### The problem
Reproduce the lines below exactly, starting at the one containing "Scarlett was used" and stopping at the final line.

### The input
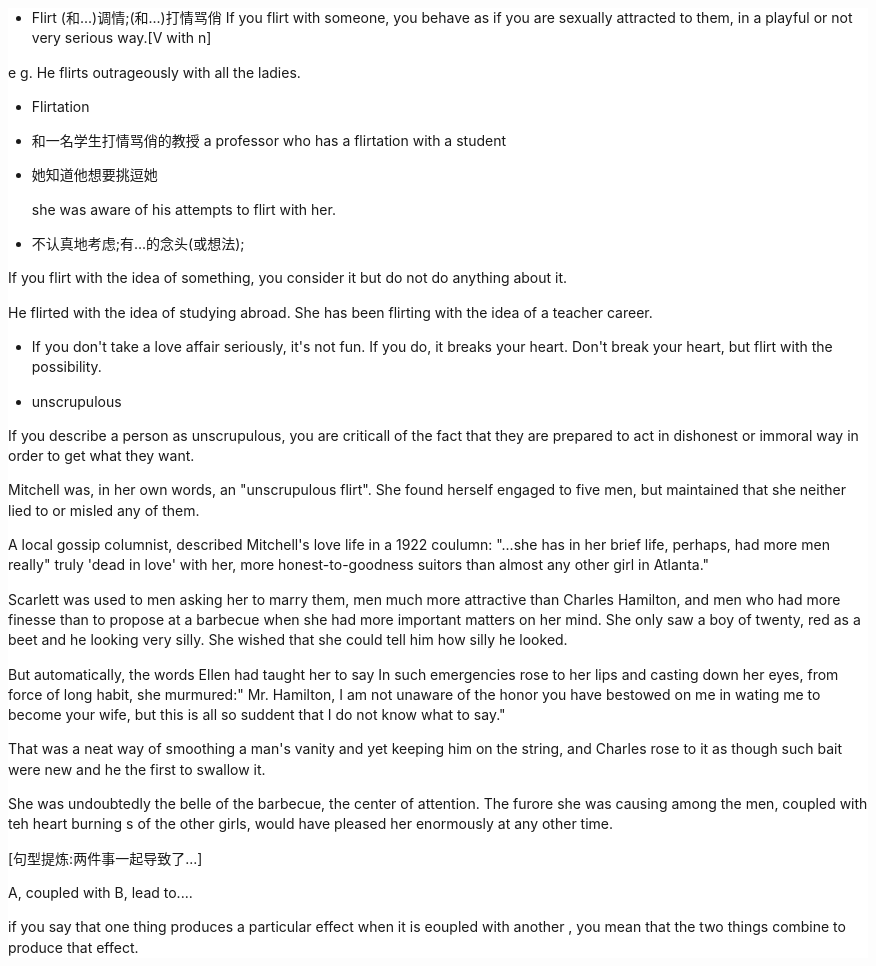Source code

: - Flirt (和...)调情;(和...)打情骂俏
  If you flirt with someone, you behave as if you are sexually attracted to them, in a playful or not very serious way.[V with n]


e g. He flirts outrageously with all the ladies.

- Flirtation
- 和一名学生打情骂俏的教授
    a professor who has a flirtation with a student    

- 她知道他想要挑逗她

    she was aware of his attempts to flirt with her.
    
- 不认真地考虑;有...的念头(或想法);

If you flirt with the idea of something, you consider it but do not do anything about it.

He flirted with the idea of studying abroad.
She has been flirting with the idea of a teacher career.

- If you don't take a love affair seriously, it's not fun. If you do, it breaks your heart. Don't break your heart, but flirt with the possibility.

- unscrupulous

 If you describe a person as unscrupulous, you are criticall of the fact that they are prepared to act in dishonest or immoral way in order to get what they want.
 
 Mitchell was, in her own words, an "unscrupulous flirt". She found herself engaged to five men, but maintained that she neither lied to or misled any of them.
 
 A local gossip columnist, described Mitchell's love life in a 1922 coulumn:
    "...she has in her brief life, perhaps, had more men really" truly 'dead in love' with her, more honest-to-goodness suitors than almost any other girl in Atlanta."
    
Scarlett was used to men asking her to marry them, men much more attractive than Charles Hamilton, and men who had more finesse than to propose at a barbecue when she had more important matters on her mind. She only saw a boy of twenty, red as a beet and he looking very silly. She wished that she could tell him how silly he looked.
    
But automatically, the words Ellen had taught her to say In such emergencies rose to her lips and casting down her eyes, from force of long habit, she murmured:" Mr. Hamilton, I am not unaware of the honor you have bestowed on me in wating me to become your wife, but this is all so suddent that I do not know what to say."
    
That was a neat way of smoothing a man's vanity and yet keeping him on the string, and Charles rose to it as though such bait were new and he the first to swallow it.

She was undoubtedly the belle of the barbecue, the center of attention. The furore she was causing among the men, coupled with teh heart burning s of the other girls, would have pleased her enormously at any other time.

[句型提炼:两件事一起导致了...]

A, coupled with B, lead to....

 if you say that one thing produces a particular effect when it is eoupled with another , you mean that the two things combine to produce that effect.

### Exercise output
Scarlett was used to men asking her to marry them, men much more attractive than Charles Hamilton, and men who had more finesse than to propose at a barbecue when she had more important matters on her mind. She only saw a boy of twenty, red as a beet and he looking very silly. She wished that she could tell him how silly he looked.
    
But automatically, the words Ellen had taught her to say In such emergencies rose to her lips and casting down her eyes, from force of long habit, she murmured:" Mr. Hamilton, I am not unaware of the honor you have bestowed on me in wating me to become your wife, but this is all so suddent that I do not know what to say."
    
That was a neat way of smoothing a man's vanity and yet keeping him on the string, and Charles rose to it as though such bait were new and he the first to swallow it.

She was undoubtedly the belle of the barbecue, the center of attention. The furore she was causing among the men, coupled with teh heart burning s of the other girls, would have pleased her enormously at any other time.

[句型提炼:两件事一起导致了...]

A, coupled with B, lead to....

 if you say that one thing produces a particular effect when it is eoupled with another , you mean that the two things combine to produce that effect.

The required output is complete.